▸ **Problem description**
All records below are to be repeated exactly, with the pictures left out.

(Material provided)

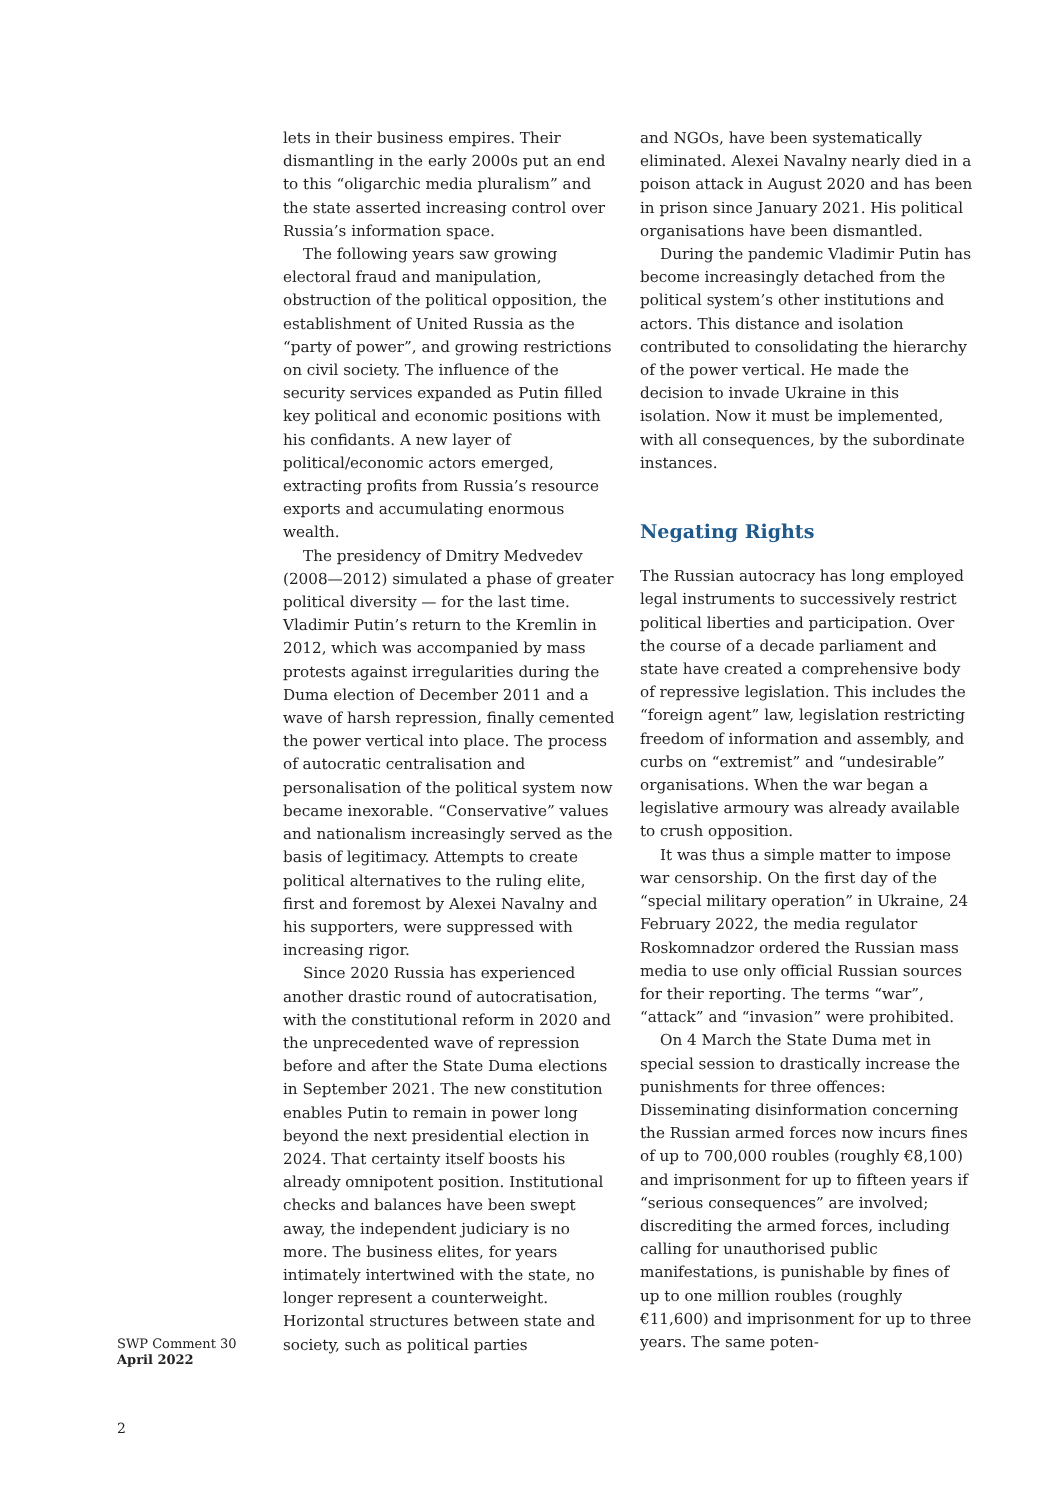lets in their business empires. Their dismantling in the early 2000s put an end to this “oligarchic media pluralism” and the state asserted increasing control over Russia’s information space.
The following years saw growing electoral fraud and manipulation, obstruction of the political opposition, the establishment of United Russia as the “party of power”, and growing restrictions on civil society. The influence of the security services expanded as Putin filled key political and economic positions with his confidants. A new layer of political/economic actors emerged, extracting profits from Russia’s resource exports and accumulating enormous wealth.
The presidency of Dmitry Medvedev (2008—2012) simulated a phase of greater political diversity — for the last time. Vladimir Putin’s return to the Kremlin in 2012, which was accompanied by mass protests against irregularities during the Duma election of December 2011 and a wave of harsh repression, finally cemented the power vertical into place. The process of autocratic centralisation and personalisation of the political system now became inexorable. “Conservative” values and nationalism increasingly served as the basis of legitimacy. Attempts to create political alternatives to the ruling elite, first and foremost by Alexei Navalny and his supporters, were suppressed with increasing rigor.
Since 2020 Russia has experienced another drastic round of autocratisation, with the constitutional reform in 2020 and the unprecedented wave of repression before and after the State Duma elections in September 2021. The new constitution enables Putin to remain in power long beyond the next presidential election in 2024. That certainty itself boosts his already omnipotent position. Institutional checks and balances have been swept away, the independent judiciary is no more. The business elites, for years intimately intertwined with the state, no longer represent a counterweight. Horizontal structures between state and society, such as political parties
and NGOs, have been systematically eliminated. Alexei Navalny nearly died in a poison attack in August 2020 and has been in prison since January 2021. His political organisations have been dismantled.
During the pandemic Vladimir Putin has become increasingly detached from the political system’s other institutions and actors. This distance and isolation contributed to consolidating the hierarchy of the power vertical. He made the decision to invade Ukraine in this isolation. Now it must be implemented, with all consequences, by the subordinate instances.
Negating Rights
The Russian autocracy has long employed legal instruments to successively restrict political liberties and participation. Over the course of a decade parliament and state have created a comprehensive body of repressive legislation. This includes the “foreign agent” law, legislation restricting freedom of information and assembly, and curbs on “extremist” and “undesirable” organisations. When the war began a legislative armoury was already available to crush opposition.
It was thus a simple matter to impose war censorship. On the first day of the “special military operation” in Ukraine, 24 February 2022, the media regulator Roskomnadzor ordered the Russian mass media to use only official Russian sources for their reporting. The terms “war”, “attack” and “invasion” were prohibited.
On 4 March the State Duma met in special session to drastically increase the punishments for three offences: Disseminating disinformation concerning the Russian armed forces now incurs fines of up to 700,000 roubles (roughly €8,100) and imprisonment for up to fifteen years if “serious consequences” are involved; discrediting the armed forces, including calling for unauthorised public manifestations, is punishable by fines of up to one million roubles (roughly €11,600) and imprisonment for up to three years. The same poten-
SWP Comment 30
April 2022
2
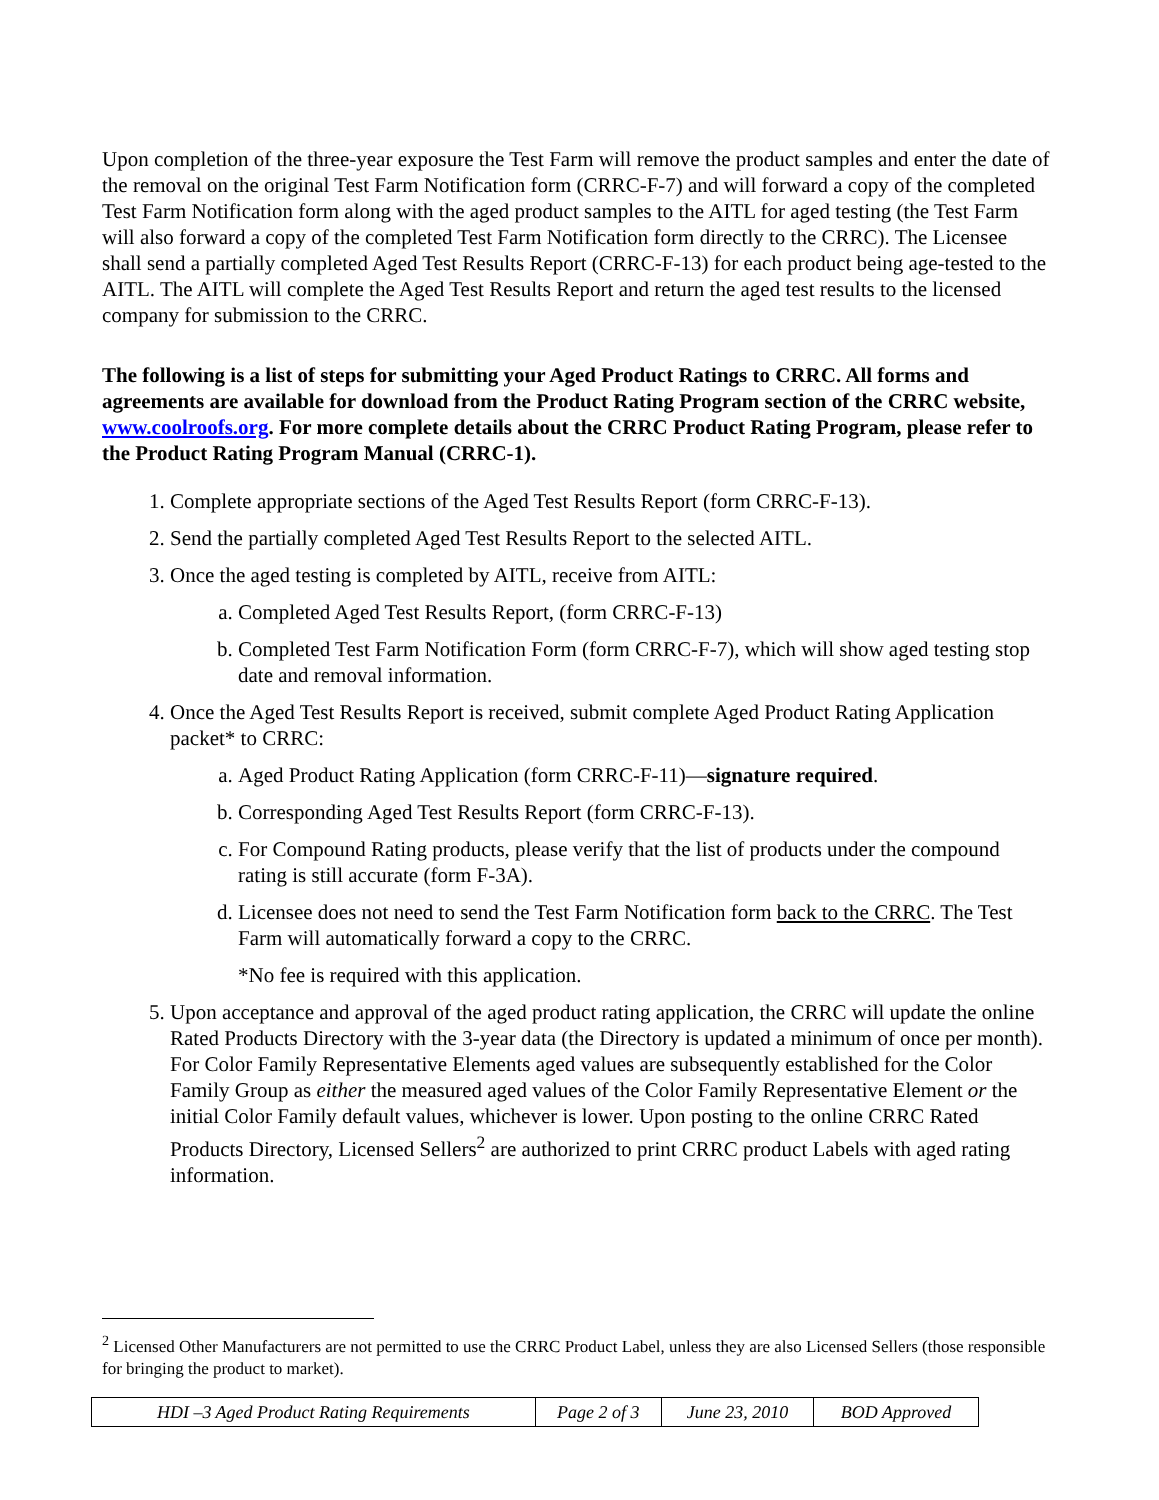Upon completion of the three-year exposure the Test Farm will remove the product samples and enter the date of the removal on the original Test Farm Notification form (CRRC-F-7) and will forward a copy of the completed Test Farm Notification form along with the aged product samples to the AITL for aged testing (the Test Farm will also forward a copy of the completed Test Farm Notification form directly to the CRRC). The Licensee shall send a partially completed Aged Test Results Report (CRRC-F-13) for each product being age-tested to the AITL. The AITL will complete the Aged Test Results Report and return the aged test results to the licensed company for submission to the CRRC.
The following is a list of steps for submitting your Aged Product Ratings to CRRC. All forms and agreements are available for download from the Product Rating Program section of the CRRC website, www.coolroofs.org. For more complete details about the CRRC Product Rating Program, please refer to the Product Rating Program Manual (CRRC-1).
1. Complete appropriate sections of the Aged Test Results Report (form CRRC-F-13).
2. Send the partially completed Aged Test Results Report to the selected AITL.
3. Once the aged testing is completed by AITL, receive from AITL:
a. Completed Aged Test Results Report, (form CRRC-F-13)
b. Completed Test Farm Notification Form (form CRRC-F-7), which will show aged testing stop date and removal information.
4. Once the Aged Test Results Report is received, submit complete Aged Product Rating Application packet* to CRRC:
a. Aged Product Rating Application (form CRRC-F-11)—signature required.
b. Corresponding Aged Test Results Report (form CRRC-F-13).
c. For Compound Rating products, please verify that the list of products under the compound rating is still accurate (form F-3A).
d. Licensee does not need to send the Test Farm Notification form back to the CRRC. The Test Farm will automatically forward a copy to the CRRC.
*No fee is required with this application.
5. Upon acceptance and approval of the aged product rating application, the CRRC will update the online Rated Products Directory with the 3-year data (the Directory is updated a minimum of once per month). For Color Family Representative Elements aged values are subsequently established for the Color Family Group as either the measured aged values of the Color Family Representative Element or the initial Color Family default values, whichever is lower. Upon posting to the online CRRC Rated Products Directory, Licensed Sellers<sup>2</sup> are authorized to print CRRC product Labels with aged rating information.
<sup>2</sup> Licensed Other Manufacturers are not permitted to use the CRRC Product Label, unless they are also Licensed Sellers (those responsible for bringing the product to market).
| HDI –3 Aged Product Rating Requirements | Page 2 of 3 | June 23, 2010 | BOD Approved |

(End Material provided)

▸ **Answer box**
lets in their business empires. Their dismantling in the early 2000s put an end to this “oligarchic media pluralism” and the state asserted increasing control over Russia’s information space.
The following years saw growing electoral fraud and manipulation, obstruction of the political opposition, the establishment of United Russia as the “party of power”, and growing restrictions on civil society. The influence of the security services expanded as Putin filled key political and economic positions with his confidants. A new layer of political/economic actors emerged, extracting profits from Russia’s resource exports and accumulating enormous wealth.
The presidency of Dmitry Medvedev (2008—2012) simulated a phase of greater political diversity — for the last time. Vladimir Putin’s return to the Kremlin in 2012, which was accompanied by mass protests against irregularities during the Duma election of December 2011 and a wave of harsh repression, finally cemented the power vertical into place. The process of autocratic centralisation and personalisation of the political system now became inexorable. “Conservative” values and nationalism increasingly served as the basis of legitimacy. Attempts to create political alternatives to the ruling elite, first and foremost by Alexei Navalny and his supporters, were suppressed with increasing rigor.
Since 2020 Russia has experienced another drastic round of autocratisation, with the constitutional reform in 2020 and the unprecedented wave of repression before and after the State Duma elections in September 2021. The new constitution enables Putin to remain in power long beyond the next presidential election in 2024. That certainty itself boosts his already omnipotent position. Institutional checks and balances have been swept away, the independent judiciary is no more. The business elites, for years intimately intertwined with the state, no longer represent a counterweight. Horizontal structures between state and society, such as political parties
and NGOs, have been systematically eliminated. Alexei Navalny nearly died in a poison attack in August 2020 and has been in prison since January 2021. His political organisations have been dismantled.
During the pandemic Vladimir Putin has become increasingly detached from the political system’s other institutions and actors. This distance and isolation contributed to consolidating the hierarchy of the power vertical. He made the decision to invade Ukraine in this isolation. Now it must be implemented, with all consequences, by the subordinate instances.
Negating Rights
The Russian autocracy has long employed legal instruments to successively restrict political liberties and participation. Over the course of a decade parliament and state have created a comprehensive body of repressive legislation. This includes the “foreign agent” law, legislation restricting freedom of information and assembly, and curbs on “extremist” and “undesirable” organisations. When the war began a legislative armoury was already available to crush opposition.
It was thus a simple matter to impose war censorship. On the first day of the “special military operation” in Ukraine, 24 February 2022, the media regulator Roskomnadzor ordered the Russian mass media to use only official Russian sources for their reporting. The terms “war”, “attack” and “invasion” were prohibited.
On 4 March the State Duma met in special session to drastically increase the punishments for three offences: Disseminating disinformation concerning the Russian armed forces now incurs fines of up to 700,000 roubles (roughly €8,100) and imprisonment for up to fifteen years if “serious consequences” are involved; discrediting the armed forces, including calling for unauthorised public manifestations, is punishable by fines of up to one million roubles (roughly €11,600) and imprisonment for up to three years. The same poten-
SWP Comment 30
April 2022
2
Upon completion of the three-year exposure the Test Farm will remove the product samples and enter the date of the removal on the original Test Farm Notification form (CRRC-F-7) and will forward a copy of the completed Test Farm Notification form along with the aged product samples to the AITL for aged testing (the Test Farm will also forward a copy of the completed Test Farm Notification form directly to the CRRC). The Licensee shall send a partially completed Aged Test Results Report (CRRC-F-13) for each product being age-tested to the AITL. The AITL will complete the Aged Test Results Report and return the aged test results to the licensed company for submission to the CRRC.
The following is a list of steps for submitting your Aged Product Ratings to CRRC. All forms and agreements are available for download from the Product Rating Program section of the CRRC website, www.coolroofs.org. For more complete details about the CRRC Product Rating Program, please refer to the Product Rating Program Manual (CRRC-1).
1. Complete appropriate sections of the Aged Test Results Report (form CRRC-F-13).
2. Send the partially completed Aged Test Results Report to the selected AITL.
3. Once the aged testing is completed by AITL, receive from AITL:
a. Completed Aged Test Results Report, (form CRRC-F-13)
b. Completed Test Farm Notification Form (form CRRC-F-7), which will show aged testing stop date and removal information.
4. Once the Aged Test Results Report is received, submit complete Aged Product Rating Application packet* to CRRC:
a. Aged Product Rating Application (form CRRC-F-11)—signature required.
b. Corresponding Aged Test Results Report (form CRRC-F-13).
c. For Compound Rating products, please verify that the list of products under the compound rating is still accurate (form F-3A).
d. Licensee does not need to send the Test Farm Notification form back to the CRRC. The Test Farm will automatically forward a copy to the CRRC.
*No fee is required with this application.
5. Upon acceptance and approval of the aged product rating application, the CRRC will update the online Rated Products Directory with the 3-year data (the Directory is updated a minimum of once per month). For Color Family Representative Elements aged values are subsequently established for the Color Family Group as either the measured aged values of the Color Family Representative Element or the initial Color Family default values, whichever is lower. Upon posting to the online CRRC Rated Products Directory, Licensed Sellers<sup>2</sup> are authorized to print CRRC product Labels with aged rating information.
<sup>2</sup> Licensed Other Manufacturers are not permitted to use the CRRC Product Label, unless they are also Licensed Sellers (those responsible for bringing the product to market).
| HDI –3 Aged Product Rating Requirements | Page 2 of 3 | June 23, 2010 | BOD Approved |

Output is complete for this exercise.